На этот вопрос она не желает отвечать!

— Ах, оставь, замолчи!

Или, быть может, когда он настаивает:

— Я уважаю его, но уже не люблю. А как твои дела?

Тут он, наверное, начинает говорить о своих землях, о ферме, принадлежавшей еще его прапрадедам, и, быть может, также о своих сумасбродных идеях. Говорит о Юге, о его величии, о его истории, о его умении жить и об угрозе, которая нависла над ним из-за пошлого стремления к наживе. Он считает, что призван сохранить Юг таким, каков он есть. Он должен стоять на страже, отбивать нашествие варваров. И мне хочется надеяться, что тут Элизабет воскликнет:

— Но Симон вовсе не варвар! Совсем наоборот!

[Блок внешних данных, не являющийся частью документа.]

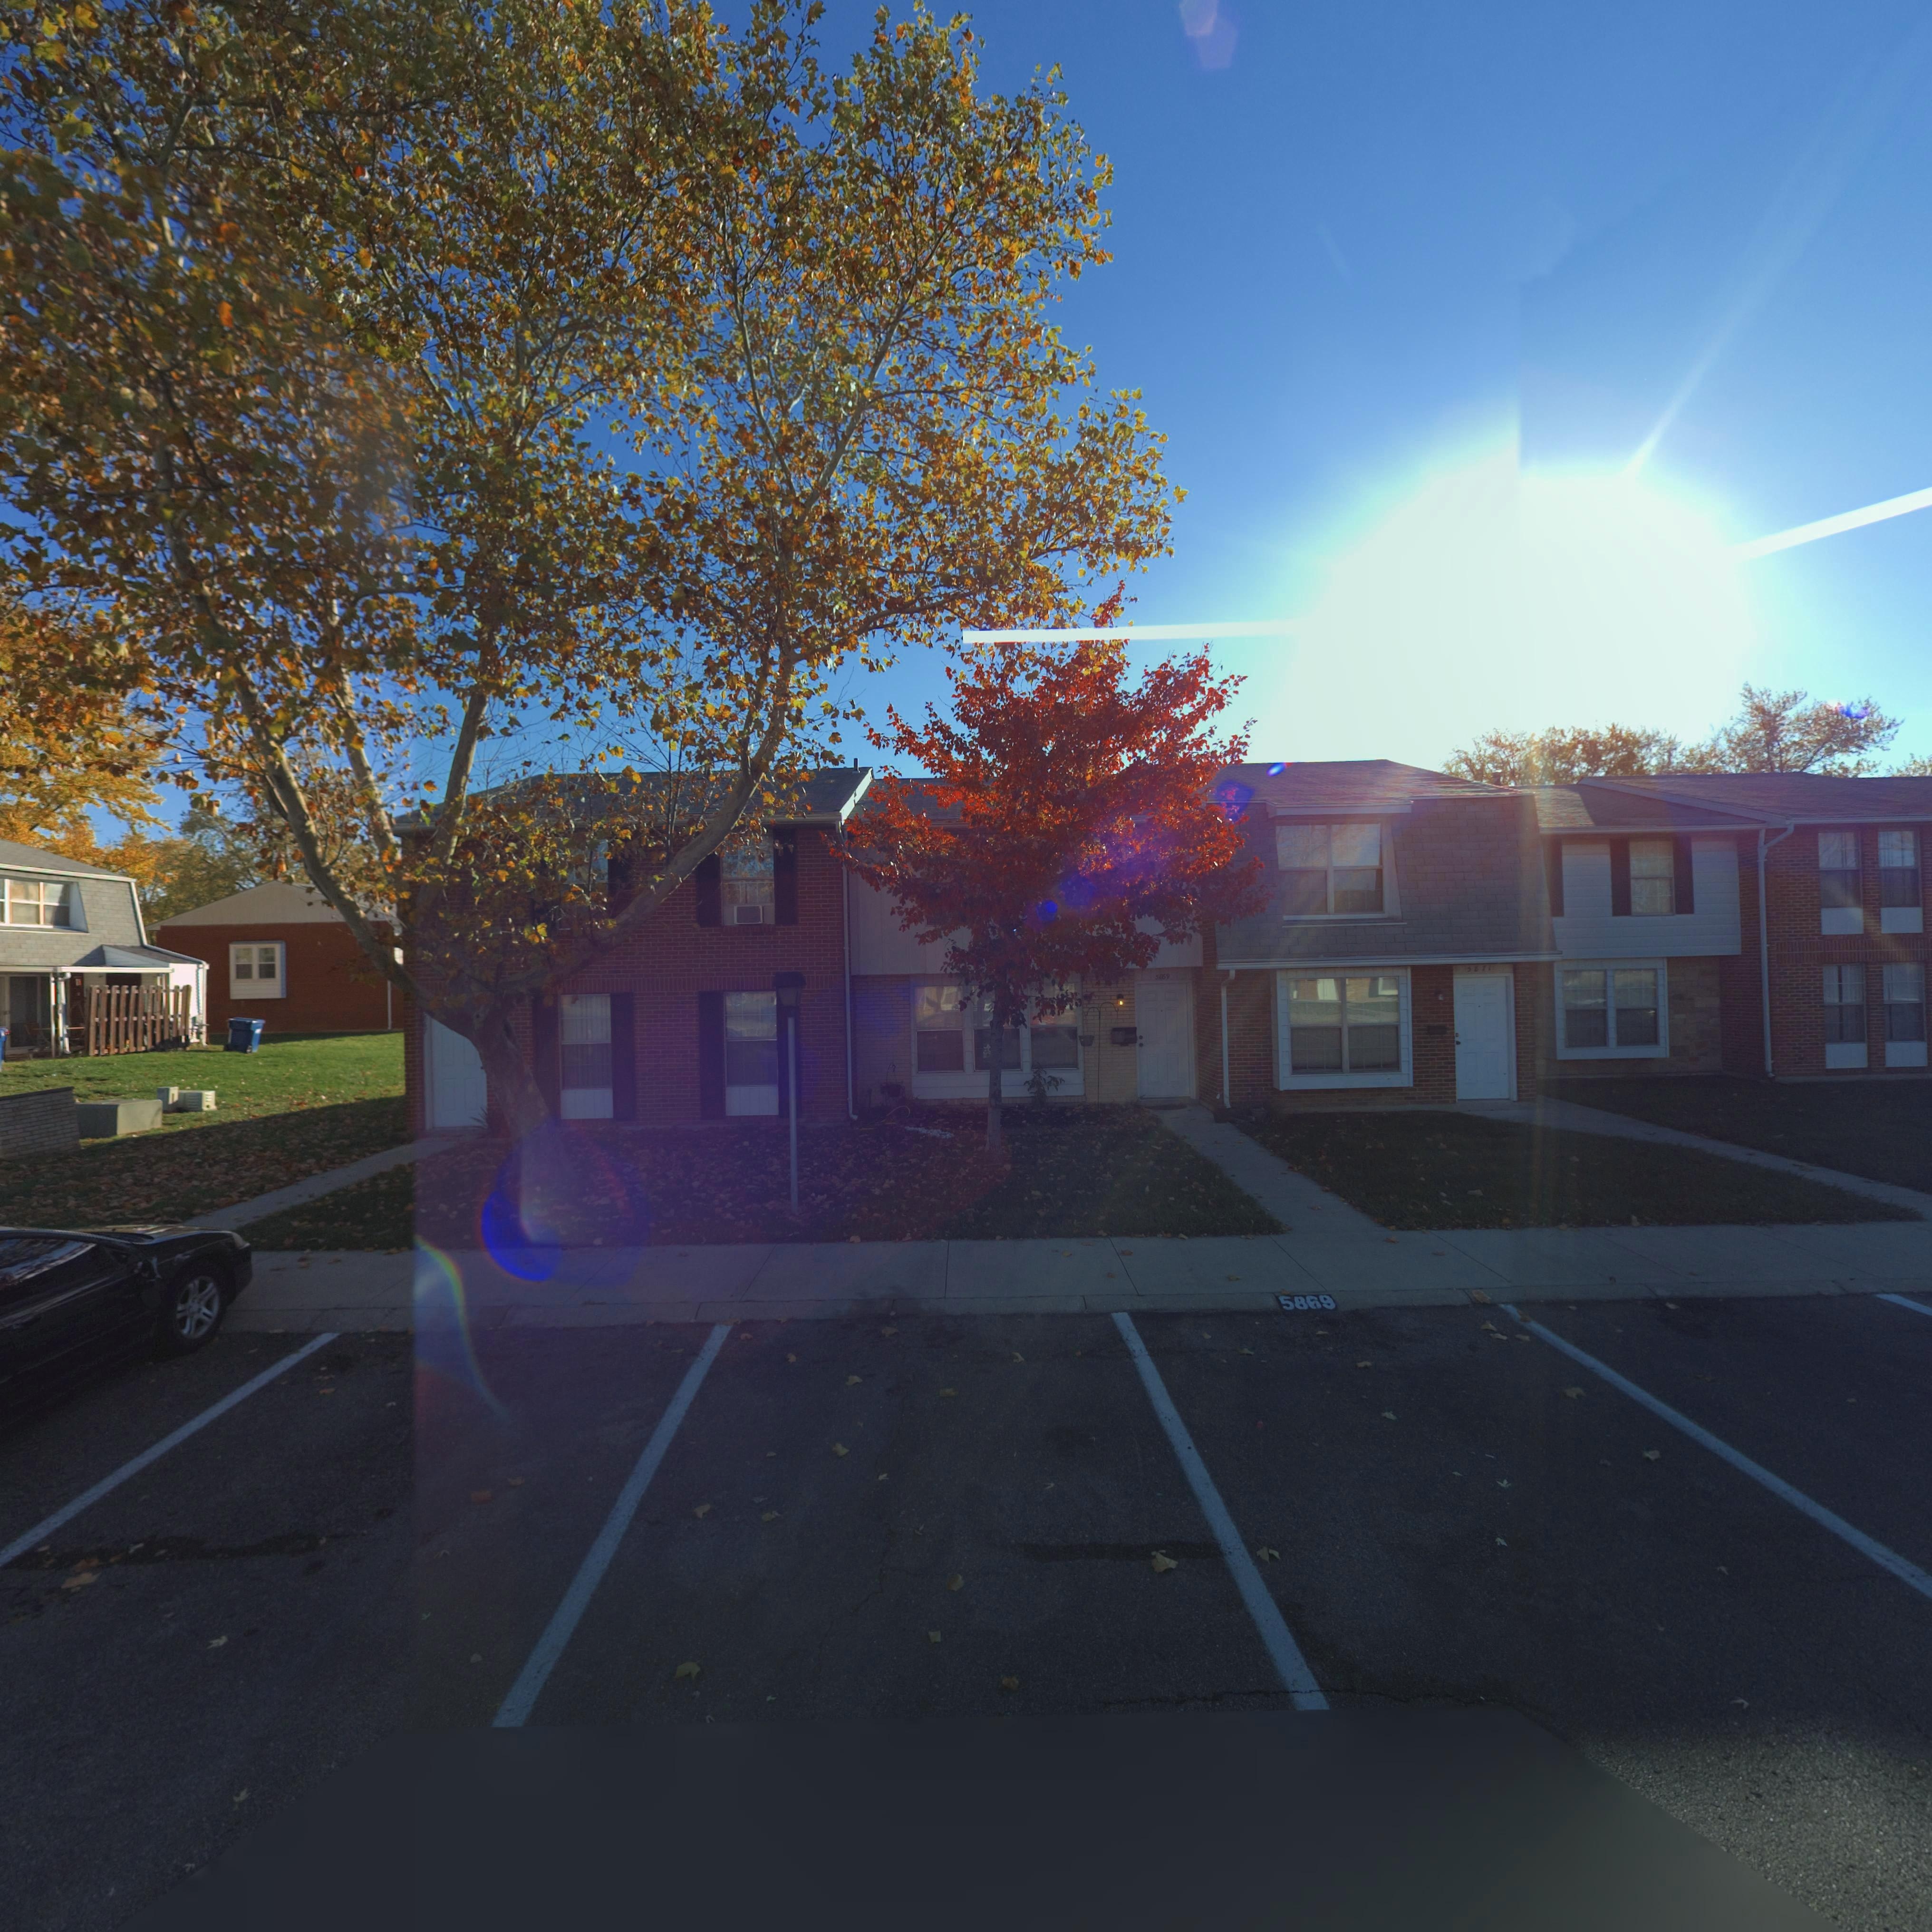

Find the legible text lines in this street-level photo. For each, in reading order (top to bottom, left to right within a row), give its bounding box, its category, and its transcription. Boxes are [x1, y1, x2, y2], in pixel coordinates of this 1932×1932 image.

— Разумеется, разумеется, но он жертва обмана. Его одурачили, просто одурачили.

— Ты бы поговорил с ним.

— Это безнадежно.

— Единственное, что нужно, — это держаться, — повторяет он, — придет день, когда мир узнает истину: истину Юга.

Он может разглагольствовать на эту тему без конца. Восторженный. Красивый, что и говорить, глаза сверкают мрачным огнем. Элизабет встает, надевает платье.

— Все это, конечно, прекрасно, но мне пора уходить.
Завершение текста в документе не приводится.